The slope angle threshold was set at a fixed value of 5 degrees (0.0872 in radians) in the script because the slope angle did not vary significantly across different target images. However, due to the characteristics of the DEM, there are cases when pixels that appear to be vegetated areas in urban areas or cultivated land, as well as mountainous areas, are extracted. However, these inherently undesirable pixels have little effect on the correction. Once extracted based on the threshold value, the pixels are converted into vector data (polygons) and used to clip the satellite image. By setting the minimum scale to 250 m when converting to this vector, most of the pixels in cultivated areas and urban vegetated areas are removed. In this way, apparent micro-slopes are largely excluded.
We developed a method for automating topographic-effect correction, as well as scripts for the C and SCS+C methods. Using the GEE cloud computing platform as the automation platform, users can easily make corrections. The code, together with a readme file, is available on GitHub. Users can automatically achieve correction with minimal parameter preparation. Using the the GEE, users can obtain corrected images without preparing any data, including those for the DEM.

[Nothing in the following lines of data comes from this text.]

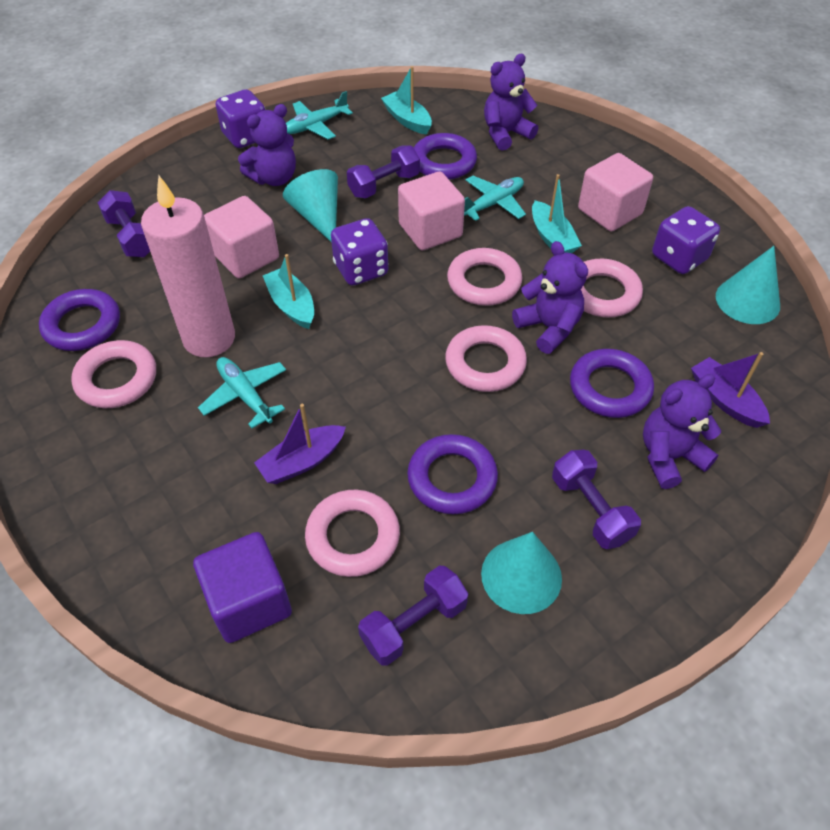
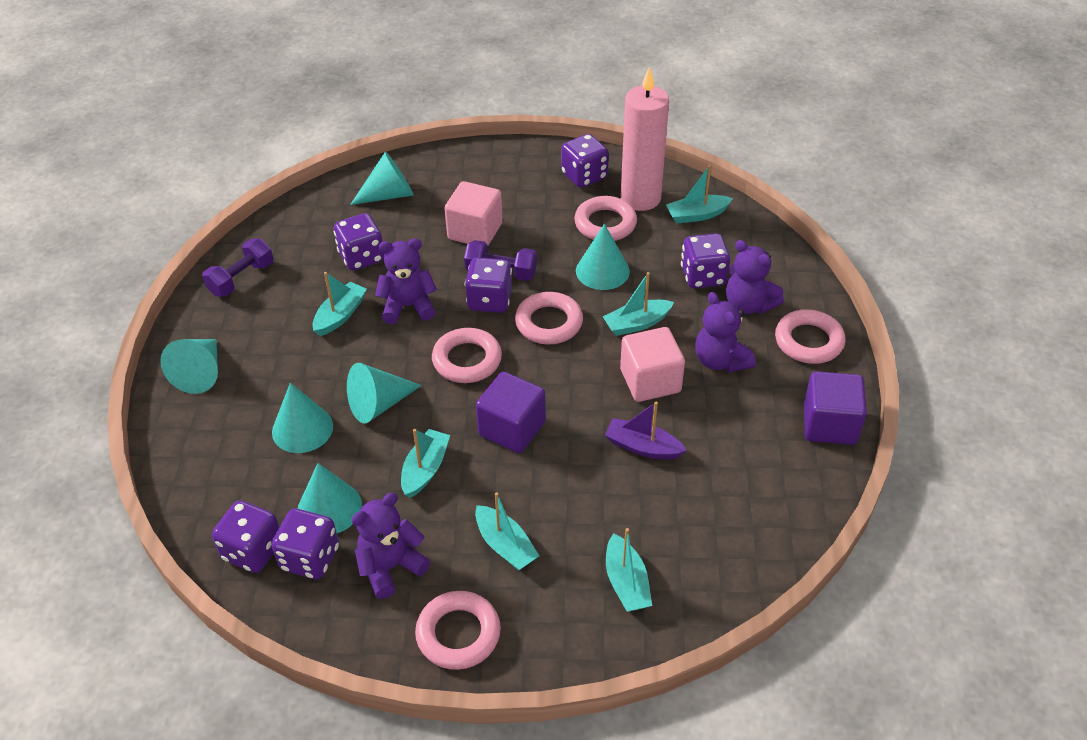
pink cube: [204,196,279,278] [398,172,465,250] [578,153,653,232] = 3 -> [444,181,503,246] [620,327,685,402] = 2
purple boat: [254,404,346,484] [691,352,770,428] = 2 -> [605,402,687,459] = 1
purple cube: [193,532,292,643] = 1 -> [476,372,546,453] [804,371,867,445] = 2
purple dice: [216,89,266,148] [331,218,388,286] [652,206,720,274] = 3 -> [212,500,279,573] [272,509,339,579] [334,213,385,270] [465,258,512,313] [561,134,609,188] [681,233,730,288] = 6
purple dumbbell: [98,190,150,257] [347,145,420,198] [358,565,468,666] [552,450,641,549] = 4 -> [202,238,273,296] [464,240,537,281] = 2
purple ring: [39,289,120,351] [407,434,498,514] [414,133,477,180] [570,349,654,418] = 4 -> none = 0
turquoise boat: [263,254,314,329] [381,66,432,135] [532,174,582,253] = 3 -> [313,272,367,336] [401,429,450,498] [475,492,539,571] [603,272,674,336] [606,528,652,612] [666,165,733,224] = 6
turquoise cone: [283,169,338,243] [481,532,562,614] [716,246,780,324] = 3 -> [160,339,218,394] [272,383,333,453] [298,463,362,533] [347,363,422,423] [350,152,413,205] [576,224,630,290] = 6
turquoise plane: [198,357,286,428] [286,91,353,140] [464,176,526,221] = 3 -> none = 0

Compared to general analysis software, the GEE is more difficult to operate intuitively and requires basic programming knowledge. However, it also has many benefits, such as high processing performance due to the process being executed in a cloud environment, and no license is required for use; once a script is created, similar processing can be easily performed a second time and thereafter, and there is no time-consuming data-acquisition process. Examples of GEE applications include detecting disturbances in tropical seasonal forests (Shimizu et al. 2019) and its use in the forest change point extraction program (FAMOST), which is being developed by the Forestry Agency (Japan Forest Technology Association, 2022). The FAMOST program uses an NDVI value derived from the optical satellite imagery of two periods to extract changes in forests, such as clearcuts. By superimposing the information on the extracted change points with geospatial information obtained from local governments, the system can be used for a wide range of tasks, such as checking the status of logging based on a logging-notification system, early detection of illegal logging, checking the location of forest land development, and checking the occurrence of disasters (Forestry Agency 2021). False extraction is inevitable in automatic change extraction, and the shading caused by topographic effects is often the cause. If the correction method developed in this paper were incorporated into FAMOST, we expect that it would substantially reduce false extraction results.
The 2006 Intergovernmental Panel on Climate Change (IPCC) Guidelines propose the gain-loss method and the stock change method for analyzing changes in the forest carbon stock, and the stock change method, which considers the change in carbon stock at two points in time as emissions and sinks. This is the most widely applied method in many countries (Hirata et al. 2012). A combination of remote sensing and field surveys has been found to be effective for determining the amount of change in carbon stock at the national level (UN Climate Change, 2007). Studies have estimated carbon stocks using remote sensing with topographic correction (Clerici et al.. 2016; Dabi et al., 2021), and the effectiveness of correction has been widely discussed. Therefore, it is expected that the correction script developed in this study can be used to estimate changes in carbon stocks with noise-reduced data.